Не решаясь спросить, какой праздник, Иван вымыл руки, сел и начал скать сочни для пельменей. Кирилл Петрович без умолку говорил:
— Пельмень — на языке коми — хлебное ухо. Точно подмечено, правда? Значит, знакомишься с городом? Хорошо. Любознательность в человеке — отменное качество…
Иван уже понял, что учитель одинок, несчастен, поэтому говорит много и долго, и слушал его с жалостным вниманием.
— Сегодня к нам в гости придет одна женщина необыкновенной душевной красоты, Надежда Васильевна… Наденька… — голос Кирилла Петровича молодо зазвенел, лицо покрылось розовым налетом, восторженно заблестели глаза.
Иван уже знал, что Наденька — это купеческая дочь, насильно выданная замуж.
— Несколько раз, мальчик, собирался я уехать отсюда, но дурно живет Наденька… Пьет ее муж, иногда и рукам дает волю… Нельзя оставлять ее…
Столько было муки в голосе учителя, что Ивану хотелось что-то сделать для него, утешить, помочь.
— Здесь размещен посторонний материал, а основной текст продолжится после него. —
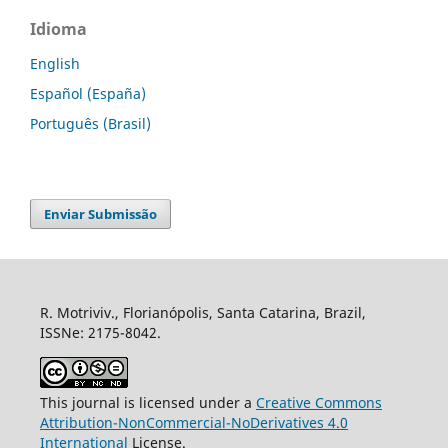
Idioma
English
Español (España)
Português (Brasil)
Enviar Submissão
R. Motriviv., Florianópolis, Santa Catarina, Brazil,
ISSNe: 2175-8042.
This journal is licensed under a
Creative Commons
Attribution-NonCommercial-NoDerivatives 4.0
International
License.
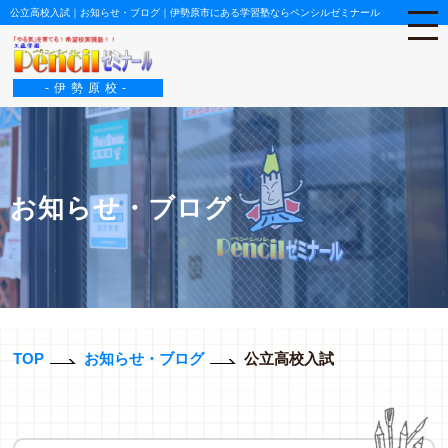
公立高校入試｜お知らせ・ブログ｜伊勢原市にある学習塾ならペンシルゼミナール
-伊勢原校-
お知らせ・ブログ
TOP
お知らせ・ブログ
公立高校入試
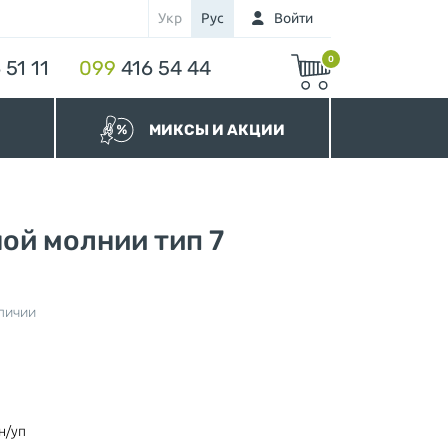
Укр
Рус
Войти
0
 51 11
099
416 54 44
МИКСЫ И АКЦИИ
МИКСЫ Бегунков
МИКСЫ Молний
Акционные Молнии
ой молнии тип 7
личии
нура
н/уп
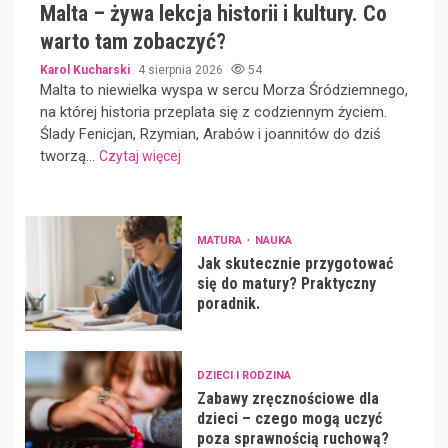
Malta – żywa lekcja historii i kultury. Co
warto tam zobaczyć?
Karol Kucharski
4 sierpnia 2026
54
Malta to niewielka wyspa w sercu Morza Śródziemnego,
na której historia przeplata się z codziennym życiem.
Ślady Fenicjan, Rzymian, Arabów i joannitów do dziś
tworzą...
Czytaj więcej
MATURA
NAUKA
Jak skutecznie przygotować
się do matury? Praktyczny
poradnik.
DZIECI I RODZINA
Zabawy zręcznościowe dla
dzieci – czego mogą uczyć
poza sprawnością ruchową?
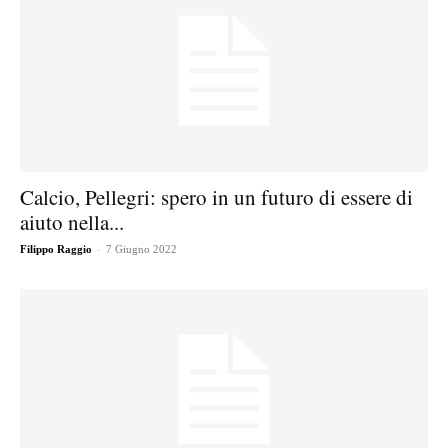
Calcio, Pellegri: spero in un futuro di essere di
aiuto nella...
-
Filippo Raggio
7 Giugno 2022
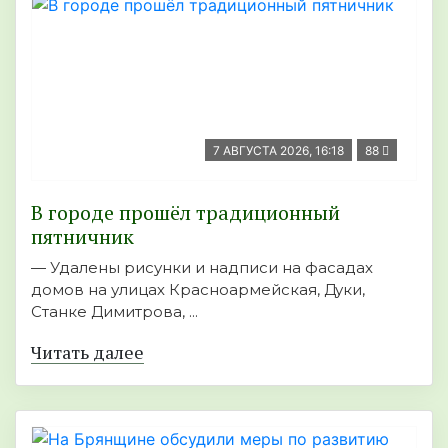
7 АВГУСТА 2026, 16:18
88
В городе прошёл традиционный
пятничник
— Удалены рисунки и надписи на фасадах
домов на улицах Красноармейская, Дуки,
Станке Димитрова, ...
Читать далее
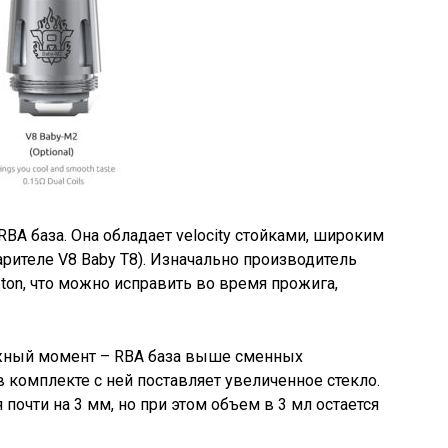
RBA база. Она обладает velocity стойками, широким
рителе V8 Baby T8). Изначально производитель
pton, что можно исправить во время прожига,
важный момент – RBA база выше сменных
 комплекте с ней поставляет увеличенное стекло.
 почти на 3 мм, но при этом объем в 3 мл остается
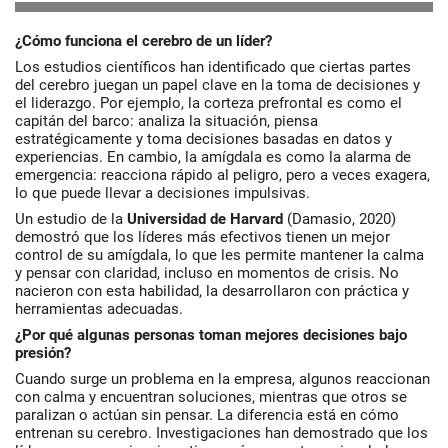
¿Cómo funciona el cerebro de un líder?
Los estudios científicos han identificado que ciertas partes
del cerebro juegan un papel clave en la toma de decisiones y
el liderazgo. Por ejemplo, la
corteza prefrontal
es como el
capitán del barco: analiza la situación, piensa
estratégicamente y toma decisiones basadas en datos y
experiencias. En cambio, la
amígdala
es como la alarma de
emergencia: reacciona rápido al peligro, pero a veces exagera,
lo que puede llevar a decisiones impulsivas.
Un estudio de la
Universidad de Harvard
(Damasio, 2020)
demostró que los líderes más efectivos tienen un mejor
control de su amígdala, lo que les permite mantener la calma
y pensar con claridad, incluso en momentos de crisis. No
nacieron con esta habilidad, la desarrollaron con práctica y
herramientas adecuadas.
¿Por qué algunas personas toman mejores decisiones bajo
presión?
Cuando surge un problema en la empresa, algunos reaccionan
con calma y encuentran soluciones, mientras que otros se
paralizan o actúan sin pensar. La diferencia está en cómo
entrenan su cerebro. Investigaciones han demostrado que los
Наденька опаздывала. Кирилл Петрович рассеянно прошептал, разжигая очаг:
— Неужели опять он буянит?
Желая его отвлечь, Иван тихонько затянул, прислонившись к косяку:
Спускается солнце за степи,
Вдали золотится ковыль…
Кирилл Петрович неожиданно подхватил:
Колодников звонкие цепи
Взметают холодную пыль…
И выкрикнул:
— Оказывается, мы поем, молодой человек! Вот Наденька обрадуется!
— А я думал, что эту песню только сестра моя знает… — задумчиво произнес Иван.
— Нет, мальчик, эти стихи написал Толстой Алексей Константинович лет тридцать назад, напечатаны они в «Вестнике Европы», и знают их многие.